## begin RECORDS TO USE

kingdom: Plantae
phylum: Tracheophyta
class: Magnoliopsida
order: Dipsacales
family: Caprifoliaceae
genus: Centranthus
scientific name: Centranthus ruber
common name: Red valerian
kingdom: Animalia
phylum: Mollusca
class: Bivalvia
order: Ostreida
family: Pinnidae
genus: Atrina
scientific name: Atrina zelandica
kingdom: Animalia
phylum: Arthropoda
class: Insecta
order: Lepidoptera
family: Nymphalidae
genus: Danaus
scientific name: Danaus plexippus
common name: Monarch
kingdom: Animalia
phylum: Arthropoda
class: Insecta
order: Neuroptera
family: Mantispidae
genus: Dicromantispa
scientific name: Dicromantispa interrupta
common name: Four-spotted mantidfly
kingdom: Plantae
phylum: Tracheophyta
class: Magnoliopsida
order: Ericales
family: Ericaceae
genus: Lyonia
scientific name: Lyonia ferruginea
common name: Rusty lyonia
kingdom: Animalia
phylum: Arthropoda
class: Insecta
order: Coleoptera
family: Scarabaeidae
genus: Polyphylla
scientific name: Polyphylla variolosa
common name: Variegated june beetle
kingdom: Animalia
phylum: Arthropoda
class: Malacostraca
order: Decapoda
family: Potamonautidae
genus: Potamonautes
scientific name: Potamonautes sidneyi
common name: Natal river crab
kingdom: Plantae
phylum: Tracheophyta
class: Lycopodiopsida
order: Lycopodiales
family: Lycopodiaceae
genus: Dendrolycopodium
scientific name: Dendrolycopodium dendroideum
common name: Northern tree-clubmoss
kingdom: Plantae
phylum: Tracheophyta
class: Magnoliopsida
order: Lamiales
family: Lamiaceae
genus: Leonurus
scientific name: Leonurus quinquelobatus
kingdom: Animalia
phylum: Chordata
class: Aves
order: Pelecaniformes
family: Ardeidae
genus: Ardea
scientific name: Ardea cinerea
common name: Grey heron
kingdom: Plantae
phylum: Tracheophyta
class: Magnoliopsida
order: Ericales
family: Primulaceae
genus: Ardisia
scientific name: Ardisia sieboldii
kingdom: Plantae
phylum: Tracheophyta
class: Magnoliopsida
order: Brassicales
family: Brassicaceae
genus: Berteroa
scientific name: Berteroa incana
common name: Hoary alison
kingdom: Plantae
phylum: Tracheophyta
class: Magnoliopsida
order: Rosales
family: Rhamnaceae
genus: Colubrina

## end RECORDS TO USE

WHAT THE TASK ASKS: Return every line of the material above word for word, in the same order.

EXERCISE OUTPUT:
kingdom: Plantae
phylum: Tracheophyta
class: Magnoliopsida
order: Dipsacales
family: Caprifoliaceae
genus: Centranthus
scientific name: Centranthus ruber
common name: Red valerian
kingdom: Animalia
phylum: Mollusca
class: Bivalvia
order: Ostreida
family: Pinnidae
genus: Atrina
scientific name: Atrina zelandica
kingdom: Animalia
phylum: Arthropoda
class: Insecta
order: Lepidoptera
family: Nymphalidae
genus: Danaus
scientific name: Danaus plexippus
common name: Monarch
kingdom: Animalia
phylum: Arthropoda
class: Insecta
order: Neuroptera
family: Mantispidae
genus: Dicromantispa
scientific name: Dicromantispa interrupta
common name: Four-spotted mantidfly
kingdom: Plantae
phylum: Tracheophyta
class: Magnoliopsida
order: Ericales
family: Ericaceae
genus: Lyonia
scientific name: Lyonia ferruginea
common name: Rusty lyonia
kingdom: Animalia
phylum: Arthropoda
class: Insecta
order: Coleoptera
family: Scarabaeidae
genus: Polyphylla
scientific name: Polyphylla variolosa
common name: Variegated june beetle
kingdom: Animalia
phylum: Arthropoda
class: Malacostraca
order: Decapoda
family: Potamonautidae
genus: Potamonautes
scientific name: Potamonautes sidneyi
common name: Natal river crab
kingdom: Plantae
phylum: Tracheophyta
class: Lycopodiopsida
order: Lycopodiales
family: Lycopodiaceae
genus: Dendrolycopodium
scientific name: Dendrolycopodium dendroideum
common name: Northern tree-clubmoss
kingdom: Plantae
phylum: Tracheophyta
class: Magnoliopsida
order: Lamiales
family: Lamiaceae
genus: Leonurus
scientific name: Leonurus quinquelobatus
kingdom: Animalia
phylum: Chordata
class: Aves
order: Pelecaniformes
family: Ardeidae
genus: Ardea
scientific name: Ardea cinerea
common name: Grey heron
kingdom: Plantae
phylum: Tracheophyta
class: Magnoliopsida
order: Ericales
family: Primulaceae
genus: Ardisia
scientific name: Ardisia sieboldii
kingdom: Plantae
phylum: Tracheophyta
class: Magnoliopsida
order: Brassicales
family: Brassicaceae
genus: Berteroa
scientific name: Berteroa incana
common name: Hoary alison
kingdom: Plantae
phylum: Tracheophyta
class: Magnoliopsida
order: Rosales
family: Rhamnaceae
genus: Colubrina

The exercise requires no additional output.